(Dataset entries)

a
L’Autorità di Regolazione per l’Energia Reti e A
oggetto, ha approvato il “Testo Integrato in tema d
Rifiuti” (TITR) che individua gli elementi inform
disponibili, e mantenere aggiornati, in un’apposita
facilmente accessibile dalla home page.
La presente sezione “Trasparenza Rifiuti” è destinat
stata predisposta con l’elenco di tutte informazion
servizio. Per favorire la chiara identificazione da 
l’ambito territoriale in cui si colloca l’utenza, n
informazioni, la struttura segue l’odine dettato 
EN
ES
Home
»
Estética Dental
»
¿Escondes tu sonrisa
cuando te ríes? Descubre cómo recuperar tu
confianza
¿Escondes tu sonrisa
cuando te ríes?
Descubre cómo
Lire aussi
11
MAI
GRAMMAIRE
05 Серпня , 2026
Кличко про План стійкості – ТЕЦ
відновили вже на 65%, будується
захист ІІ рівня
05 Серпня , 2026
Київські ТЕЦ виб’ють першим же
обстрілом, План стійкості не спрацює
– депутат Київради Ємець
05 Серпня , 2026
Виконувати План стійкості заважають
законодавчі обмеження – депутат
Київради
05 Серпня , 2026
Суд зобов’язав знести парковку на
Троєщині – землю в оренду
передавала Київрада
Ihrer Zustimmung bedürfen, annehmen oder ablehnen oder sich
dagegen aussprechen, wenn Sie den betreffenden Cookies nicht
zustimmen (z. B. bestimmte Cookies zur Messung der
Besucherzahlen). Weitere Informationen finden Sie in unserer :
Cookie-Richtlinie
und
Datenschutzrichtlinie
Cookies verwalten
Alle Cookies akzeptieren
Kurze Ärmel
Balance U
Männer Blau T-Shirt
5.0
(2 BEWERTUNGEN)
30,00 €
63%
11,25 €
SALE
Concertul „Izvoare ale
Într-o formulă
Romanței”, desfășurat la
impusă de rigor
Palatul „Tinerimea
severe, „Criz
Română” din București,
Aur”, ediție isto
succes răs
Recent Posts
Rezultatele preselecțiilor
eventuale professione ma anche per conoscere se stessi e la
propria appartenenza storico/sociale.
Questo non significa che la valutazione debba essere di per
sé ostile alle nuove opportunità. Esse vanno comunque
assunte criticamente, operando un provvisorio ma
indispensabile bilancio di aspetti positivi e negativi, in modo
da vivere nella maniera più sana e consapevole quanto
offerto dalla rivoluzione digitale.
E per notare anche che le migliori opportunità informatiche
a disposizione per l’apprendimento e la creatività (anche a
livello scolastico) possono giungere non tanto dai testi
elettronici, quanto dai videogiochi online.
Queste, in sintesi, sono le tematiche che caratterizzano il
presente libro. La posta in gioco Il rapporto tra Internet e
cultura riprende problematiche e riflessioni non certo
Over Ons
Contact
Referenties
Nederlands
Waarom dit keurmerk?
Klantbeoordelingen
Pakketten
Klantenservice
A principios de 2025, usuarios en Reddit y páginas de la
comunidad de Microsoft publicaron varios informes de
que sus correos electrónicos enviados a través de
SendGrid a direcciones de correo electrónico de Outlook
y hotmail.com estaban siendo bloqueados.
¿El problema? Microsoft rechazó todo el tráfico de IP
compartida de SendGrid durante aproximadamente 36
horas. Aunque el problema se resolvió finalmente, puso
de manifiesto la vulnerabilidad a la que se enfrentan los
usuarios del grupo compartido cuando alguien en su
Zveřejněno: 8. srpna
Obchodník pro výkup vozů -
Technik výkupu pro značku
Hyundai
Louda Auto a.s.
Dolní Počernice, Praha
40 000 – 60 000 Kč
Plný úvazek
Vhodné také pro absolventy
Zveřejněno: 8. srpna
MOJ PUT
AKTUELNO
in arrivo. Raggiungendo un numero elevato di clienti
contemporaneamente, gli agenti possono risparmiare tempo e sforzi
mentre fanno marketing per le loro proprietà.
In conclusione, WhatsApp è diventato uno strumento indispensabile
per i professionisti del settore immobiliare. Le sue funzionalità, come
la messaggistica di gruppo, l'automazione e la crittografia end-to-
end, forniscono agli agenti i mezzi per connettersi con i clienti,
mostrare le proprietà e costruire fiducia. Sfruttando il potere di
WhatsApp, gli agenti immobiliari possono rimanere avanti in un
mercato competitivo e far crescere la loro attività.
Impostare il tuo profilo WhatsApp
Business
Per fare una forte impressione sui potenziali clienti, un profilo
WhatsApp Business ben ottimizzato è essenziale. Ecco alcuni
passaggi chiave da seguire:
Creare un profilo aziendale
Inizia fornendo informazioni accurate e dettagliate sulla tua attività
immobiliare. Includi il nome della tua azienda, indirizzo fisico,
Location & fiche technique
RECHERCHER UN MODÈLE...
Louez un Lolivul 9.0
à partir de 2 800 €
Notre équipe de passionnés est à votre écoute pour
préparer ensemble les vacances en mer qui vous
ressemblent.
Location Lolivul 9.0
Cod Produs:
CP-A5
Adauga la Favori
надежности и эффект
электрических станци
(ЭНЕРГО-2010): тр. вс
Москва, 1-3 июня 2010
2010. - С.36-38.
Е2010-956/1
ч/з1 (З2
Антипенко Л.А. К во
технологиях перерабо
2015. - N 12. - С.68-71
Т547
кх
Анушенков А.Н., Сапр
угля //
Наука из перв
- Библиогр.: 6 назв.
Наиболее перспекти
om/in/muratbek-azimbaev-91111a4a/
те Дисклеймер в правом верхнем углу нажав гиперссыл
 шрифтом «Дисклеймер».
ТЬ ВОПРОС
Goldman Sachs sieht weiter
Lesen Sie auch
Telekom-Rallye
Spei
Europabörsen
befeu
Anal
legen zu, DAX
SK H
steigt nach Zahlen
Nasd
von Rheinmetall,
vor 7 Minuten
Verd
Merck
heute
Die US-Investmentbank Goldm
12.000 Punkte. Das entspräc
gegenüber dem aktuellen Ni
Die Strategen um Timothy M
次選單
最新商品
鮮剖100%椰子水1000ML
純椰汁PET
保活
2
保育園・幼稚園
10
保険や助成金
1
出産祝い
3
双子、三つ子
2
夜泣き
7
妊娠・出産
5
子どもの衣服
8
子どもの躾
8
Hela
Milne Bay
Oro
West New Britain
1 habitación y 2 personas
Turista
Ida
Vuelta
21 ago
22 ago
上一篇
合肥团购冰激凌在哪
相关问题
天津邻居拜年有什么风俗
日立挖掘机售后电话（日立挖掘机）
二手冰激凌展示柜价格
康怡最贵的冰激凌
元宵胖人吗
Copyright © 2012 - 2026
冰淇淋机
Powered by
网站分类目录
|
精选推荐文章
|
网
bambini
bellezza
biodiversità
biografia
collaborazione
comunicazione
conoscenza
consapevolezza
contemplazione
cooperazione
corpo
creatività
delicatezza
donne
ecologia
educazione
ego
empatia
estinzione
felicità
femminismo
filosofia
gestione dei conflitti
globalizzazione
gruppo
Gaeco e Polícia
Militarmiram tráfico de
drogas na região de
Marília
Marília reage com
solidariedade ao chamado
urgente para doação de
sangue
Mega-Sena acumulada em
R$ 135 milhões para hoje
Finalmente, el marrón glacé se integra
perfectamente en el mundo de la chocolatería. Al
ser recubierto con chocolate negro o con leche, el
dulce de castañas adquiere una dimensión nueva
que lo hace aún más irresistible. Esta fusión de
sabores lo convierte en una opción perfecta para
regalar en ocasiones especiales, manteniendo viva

Activity: Transcribe each of the records above exactly.

Solution to this problem:
a
L’Autorità di Regolazione per l’Energia Reti e A
oggetto, ha approvato il “Testo Integrato in tema d
Rifiuti” (TITR) che individua gli elementi inform
disponibili, e mantenere aggiornati, in un’apposita
facilmente accessibile dalla home page.
La presente sezione “Trasparenza Rifiuti” è destinat
stata predisposta con l’elenco di tutte informazion
servizio. Per favorire la chiara identificazione da 
l’ambito territoriale in cui si colloca l’utenza, n
informazioni, la struttura segue l’odine dettato 
EN
ES
Home
»
Estética Dental
»
¿Escondes tu sonrisa
cuando te ríes? Descubre cómo recuperar tu
confianza
¿Escondes tu sonrisa
cuando te ríes?
Descubre cómo
Lire aussi
11
MAI
GRAMMAIRE
05 Серпня , 2026
Кличко про План стійкості – ТЕЦ
відновили вже на 65%, будується
захист ІІ рівня
05 Серпня , 2026
Київські ТЕЦ виб’ють першим же
обстрілом, План стійкості не спрацює
– депутат Київради Ємець
05 Серпня , 2026
Виконувати План стійкості заважають
законодавчі обмеження – депутат
Київради
05 Серпня , 2026
Суд зобов’язав знести парковку на
Троєщині – землю в оренду
передавала Київрада
Ihrer Zustimmung bedürfen, annehmen oder ablehnen oder sich
dagegen aussprechen, wenn Sie den betreffenden Cookies nicht
zustimmen (z. B. bestimmte Cookies zur Messung der
Besucherzahlen). Weitere Informationen finden Sie in unserer :
Cookie-Richtlinie
und
Datenschutzrichtlinie
Cookies verwalten
Alle Cookies akzeptieren
Kurze Ärmel
Balance U
Männer Blau T-Shirt
5.0
(2 BEWERTUNGEN)
30,00 €
63%
11,25 €
SALE
Concertul „Izvoare ale
Într-o formulă
Romanței”, desfășurat la
impusă de rigor
Palatul „Tinerimea
severe, „Criz
Română” din București,
Aur”, ediție isto
succes răs
Recent Posts
Rezultatele preselecțiilor
eventuale professione ma anche per conoscere se stessi e la
propria appartenenza storico/sociale.
Questo non significa che la valutazione debba essere di per
sé ostile alle nuove opportunità. Esse vanno comunque
assunte criticamente, operando un provvisorio ma
indispensabile bilancio di aspetti positivi e negativi, in modo
da vivere nella maniera più sana e consapevole quanto
offerto dalla rivoluzione digitale.
E per notare anche che le migliori opportunità informatiche
a disposizione per l’apprendimento e la creatività (anche a
livello scolastico) possono giungere non tanto dai testi
elettronici, quanto dai videogiochi online.
Queste, in sintesi, sono le tematiche che caratterizzano il
presente libro. La posta in gioco Il rapporto tra Internet e
cultura riprende problematiche e riflessioni non certo
Over Ons
Contact
Referenties
Nederlands
Waarom dit keurmerk?
Klantbeoordelingen
Pakketten
Klantenservice
A principios de 2025, usuarios en Reddit y páginas de la
comunidad de Microsoft publicaron varios informes de
que sus correos electrónicos enviados a través de
SendGrid a direcciones de correo electrónico de Outlook
y hotmail.com estaban siendo bloqueados.
¿El problema? Microsoft rechazó todo el tráfico de IP
compartida de SendGrid durante aproximadamente 36
horas. Aunque el problema se resolvió finalmente, puso
de manifiesto la vulnerabilidad a la que se enfrentan los
usuarios del grupo compartido cuando alguien en su
Zveřejněno: 8. srpna
Obchodník pro výkup vozů -
Technik výkupu pro značku
Hyundai
Louda Auto a.s.
Dolní Počernice, Praha
40 000 – 60 000 Kč
Plný úvazek
Vhodné také pro absolventy
Zveřejněno: 8. srpna
MOJ PUT
AKTUELNO
in arrivo. Raggiungendo un numero elevato di clienti
contemporaneamente, gli agenti possono risparmiare tempo e sforzi
mentre fanno marketing per le loro proprietà.
In conclusione, WhatsApp è diventato uno strumento indispensabile
per i professionisti del settore immobiliare. Le sue funzionalità, come
la messaggistica di gruppo, l'automazione e la crittografia end-to-
end, forniscono agli agenti i mezzi per connettersi con i clienti,
mostrare le proprietà e costruire fiducia. Sfruttando il potere di
WhatsApp, gli agenti immobiliari possono rimanere avanti in un
mercato competitivo e far crescere la loro attività.
Impostare il tuo profilo WhatsApp
Business
Per fare una forte impressione sui potenziali clienti, un profilo
WhatsApp Business ben ottimizzato è essenziale. Ecco alcuni
passaggi chiave da seguire:
Creare un profilo aziendale
Inizia fornendo informazioni accurate e dettagliate sulla tua attività
immobiliare. Includi il nome della tua azienda, indirizzo fisico,
Location & fiche technique
RECHERCHER UN MODÈLE...
Louez un Lolivul 9.0
à partir de 2 800 €
Notre équipe de passionnés est à votre écoute pour
préparer ensemble les vacances en mer qui vous
ressemblent.
Location Lolivul 9.0
Cod Produs:
CP-A5
Adauga la Favori
надежности и эффект
электрических станци
(ЭНЕРГО-2010): тр. вс
Москва, 1-3 июня 2010
2010. - С.36-38.
Е2010-956/1
ч/з1 (З2
Антипенко Л.А. К во
технологиях перерабо
2015. - N 12. - С.68-71
Т547
кх
Анушенков А.Н., Сапр
угля //
Наука из перв
- Библиогр.: 6 назв.
Наиболее перспекти
om/in/muratbek-azimbaev-91111a4a/
те Дисклеймер в правом верхнем углу нажав гиперссыл
 шрифтом «Дисклеймер».
ТЬ ВОПРОС
Goldman Sachs sieht weiter
Lesen Sie auch
Telekom-Rallye
Spei
Europabörsen
befeu
Anal
legen zu, DAX
SK H
steigt nach Zahlen
Nasd
von Rheinmetall,
vor 7 Minuten
Verd
Merck
heute
Die US-Investmentbank Goldm
12.000 Punkte. Das entspräc
gegenüber dem aktuellen Ni
Die Strategen um Timothy M
次選單
最新商品
鮮剖100%椰子水1000ML
純椰汁PET
保活
2
保育園・幼稚園
10
保険や助成金
1
出産祝い
3
双子、三つ子
2
夜泣き
7
妊娠・出産
5
子どもの衣服
8
子どもの躾
8
Hela
Milne Bay
Oro
West New Britain
1 habitación y 2 personas
Turista
Ida
Vuelta
21 ago
22 ago
上一篇
合肥团购冰激凌在哪
相关问题
天津邻居拜年有什么风俗
日立挖掘机售后电话（日立挖掘机）
二手冰激凌展示柜价格
康怡最贵的冰激凌
元宵胖人吗
Copyright © 2012 - 2026
冰淇淋机
Powered by
网站分类目录
|
精选推荐文章
|
网
bambini
bellezza
biodiversità
biografia
collaborazione
comunicazione
conoscenza
consapevolezza
contemplazione
cooperazione
corpo
creatività
delicatezza
donne
ecologia
educazione
ego
empatia
estinzione
felicità
femminismo
filosofia
gestione dei conflitti
globalizzazione
gruppo
Gaeco e Polícia
Militarmiram tráfico de
drogas na região de
Marília
Marília reage com
solidariedade ao chamado
urgente para doação de
sangue
Mega-Sena acumulada em
R$ 135 milhões para hoje
Finalmente, el marrón glacé se integra
perfectamente en el mundo de la chocolatería. Al
ser recubierto con chocolate negro o con leche, el
dulce de castañas adquiere una dimensión nueva
que lo hace aún más irresistible. Esta fusión de
sabores lo convierte en una opción perfecta para
regalar en ocasiones especiales, manteniendo viva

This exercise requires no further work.